Auf den ersten Blick wirkte das Quartal solide: Wipro steigerte den Umsatz im Jahresvergleich zweistellig. Beim zweiten Blick zeigt sich aber ein anderes Bild — die Marge bricht ein, und JPMorgan reagiert mit einer weiteren Abstufung des Kursziels.
Die Bank senkte ihr Kursziel für die Wipro-ADR auf 155 US-Dollar von zuvor 160 US-Dollar und bleibt bei ihrer negativen Einstufung „Underweight“. Der Grund: Während der Umsatz in etwa den Erwartungen entsprach, verfehlte die operative Marge die Prognosen deutlich. Im Vergleich zum Vorquartal sank der Umsatz auf konstanter Währungsbasis um 1,2 Prozent, organisch sogar um 2 Prozent — mit Schwächen in den Bereichen Energie und Fertigung, Gesundheitswesen sowie Finanzdienstleistungen.
Auftragseingang bricht im Jahresvergleich stark ein
Auch beim Auftragsvolumen zeigt sich Ernüchterung. Das gesamte Vertragsvolumen summierte sich auf 3,4 Milliarden Dollar, ein Rückgang von 2 Prozent zum Vorquartal und von 32 Prozent zum Vorjahr. Bei Großaufträgen legte das Volumen zwar um 13 Prozent gegenüber dem Vorquartal auf 1,6 Milliarden Dollar zu, verglichen mit dem Vorjahreszeitraum bleibt aber ein Minus von 39 Prozent. Das Management verwies darauf, dass sich einige Abschlüsse ins laufende Quartal verschoben haben.

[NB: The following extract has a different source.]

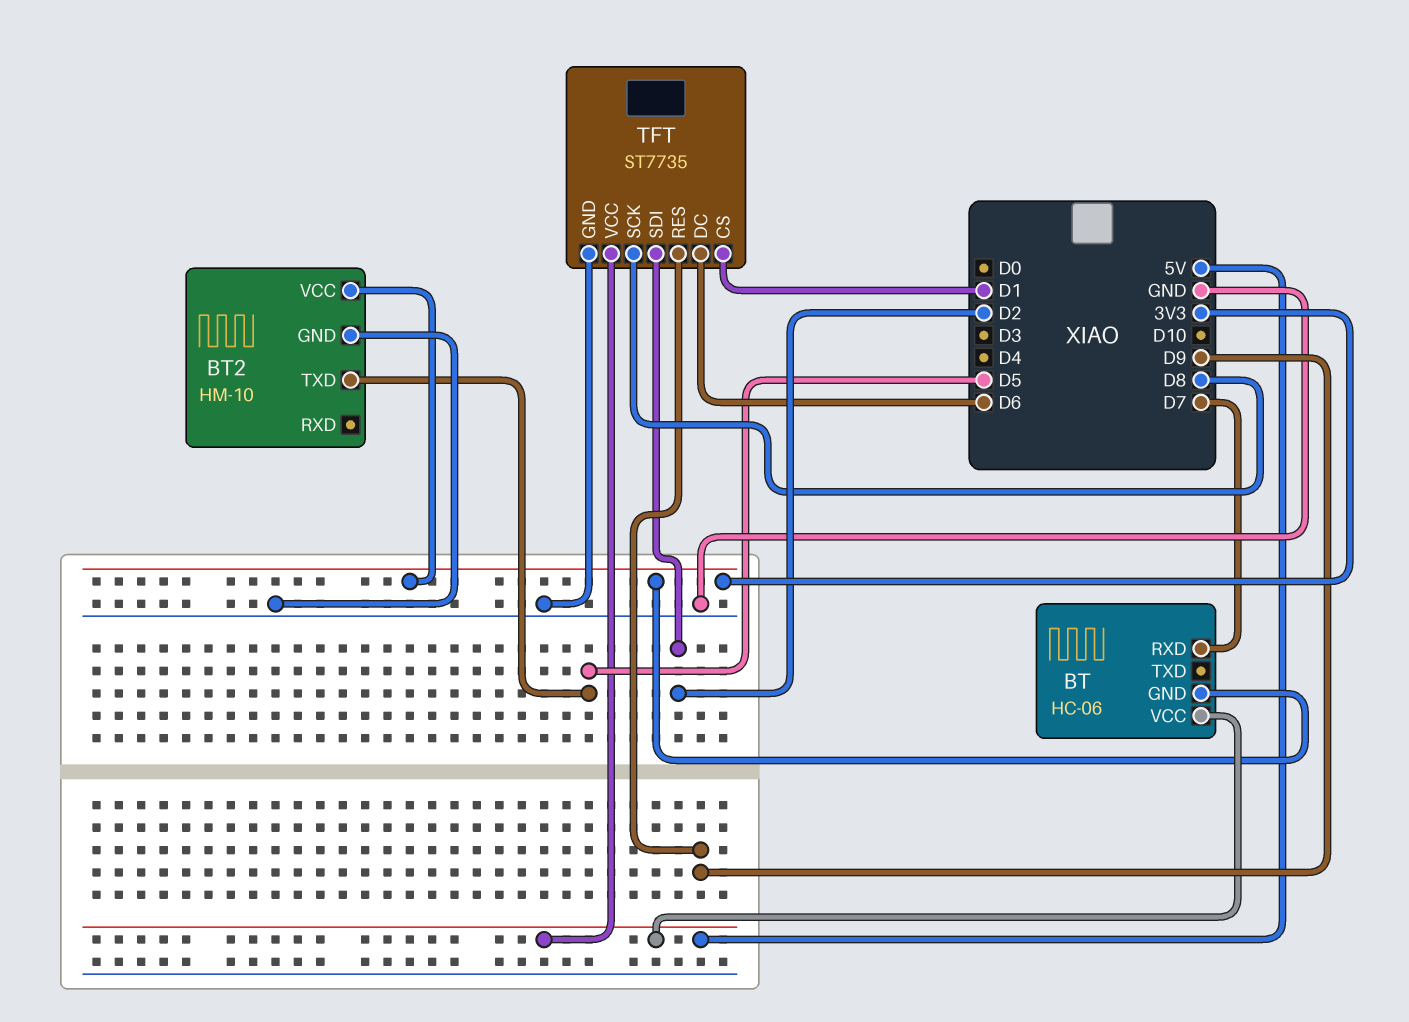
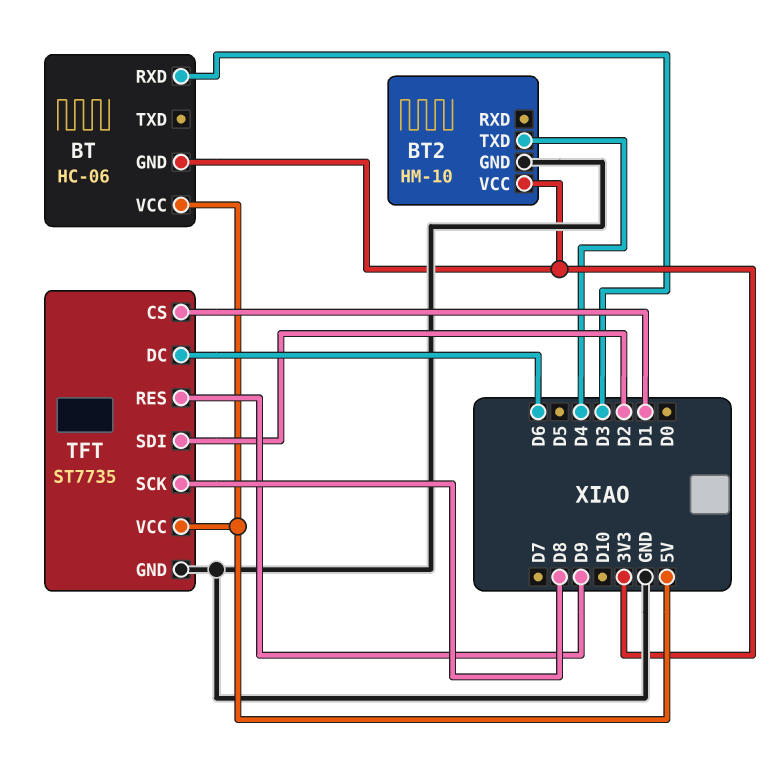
BT pin RXD: D7 -> D3
BT2 pin TXD: D5 -> D4

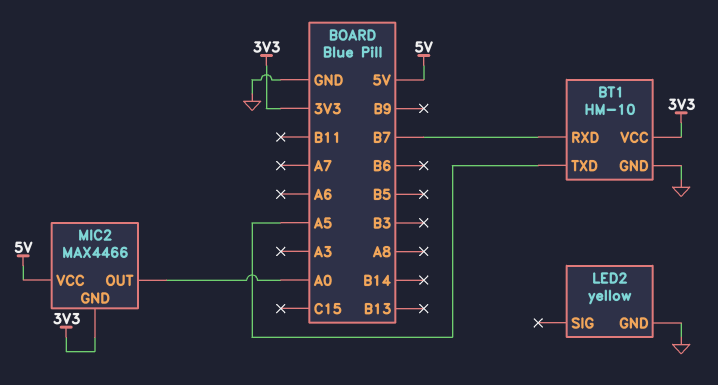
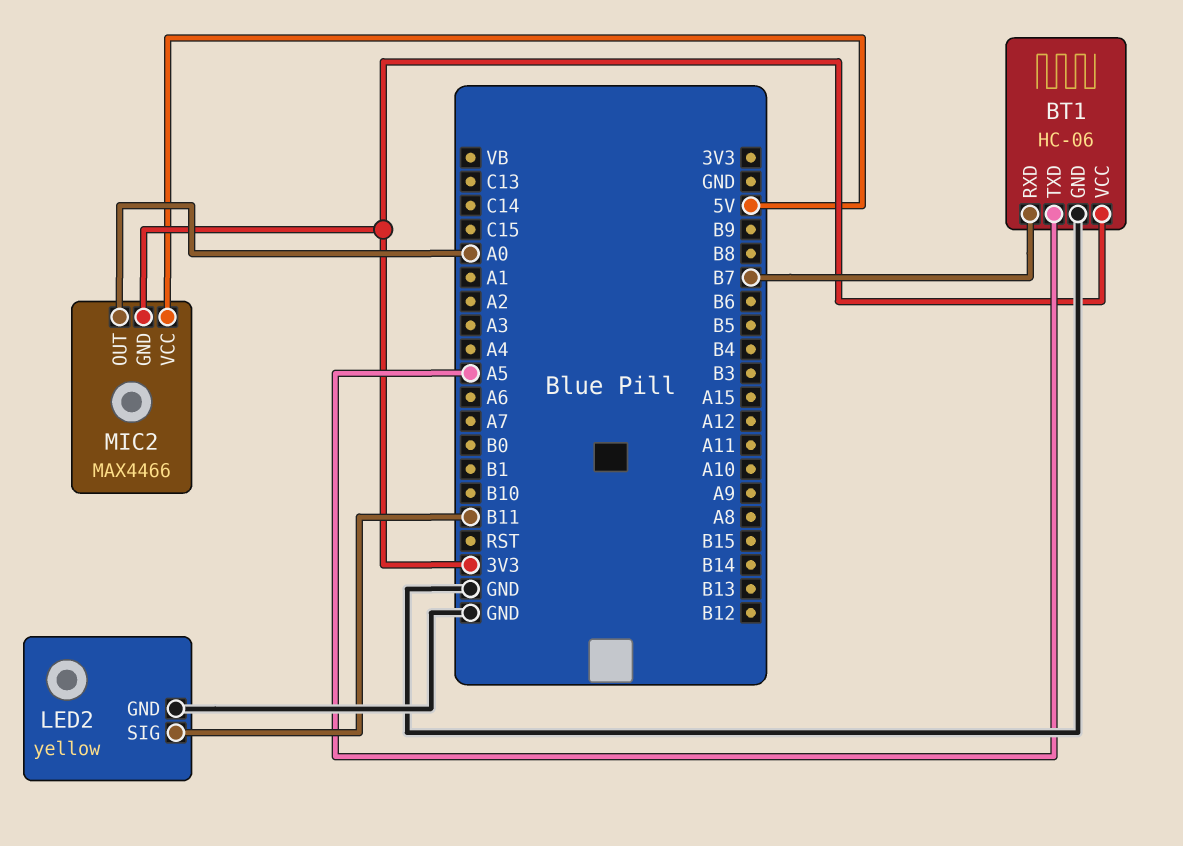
BT1: HM-10 -> HC-06
LED2 pin SIG: none -> B11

Die operative Marge im IT-Services-Geschäft fiel um 130 Basispunkte auf 16 Prozent. Als Treiber nannte das Unternehmen Lohnerhöhungen, den Hochlauf neuer Großaufträge sowie Investitionen in Künstliche Intelligenz. Für das laufende Quartal bis Ende September rechnet Wipro mit einer Umsatzentwicklung zwischen minus 1,5 und plus 0,5 Prozent auf konstanter Währungsbasis — organisch, ohne die Zukäufe Olam und Alpha Net Consulting, liegt die Spanne sogar zwischen minus 2,25 und minus 0,25 Prozent.
JPMorgan kürzte daraufhin seine Umsatzschätzungen um 1 bis 3 Prozent und die Gewinnschätzungen für die Geschäftsjahre 2028 und 2029 um jeweils rund 2 Prozent. Die Bank geht davon aus, dass der organische Umsatzrückgang auch im Geschäftsjahr 2027 anhält — damit wäre es das vierte Jahr in Folge mit schrumpfenden Erlösen auf organischer Basis.
Der Nettogewinn stieg im Berichtsquartal um 0,6 Prozent auf 354,6 Millionen Dollar, das Ergebnis je Aktie legte im gleichen Tempo auf 0,03 Dollar zu. Der Vorstand beschloss eine Zwischendividende von 0,02 Dollar je Aktie. Inklusive dieser Ausschüttung und der Zahlungen der vergangenen zwölf Monate hat Wipro damit mehr als 3 Milliarden Dollar an die Aktionäre zurückgeführt.
Die Wipro-ADR notiert nahe ihrem Jahrestief von 1,80 Dollar und hat auf Sechsmonatssicht rund 31 Prozent an Wert verloren. Bei einer Dividendenrendite von etwa 6,3 Prozent und einem Kurs-Gewinn-Verhältnis von 13,93 bewerten manche Marktbeobachter das Papier trotz der operativen Schwäche als unterbewertet. Ob sich das im laufenden Quartal bis Ende September niederschlägt, hängt maßgeblich davon ab, ob die verschobenen Großaufträge tatsächlich zurückkehren.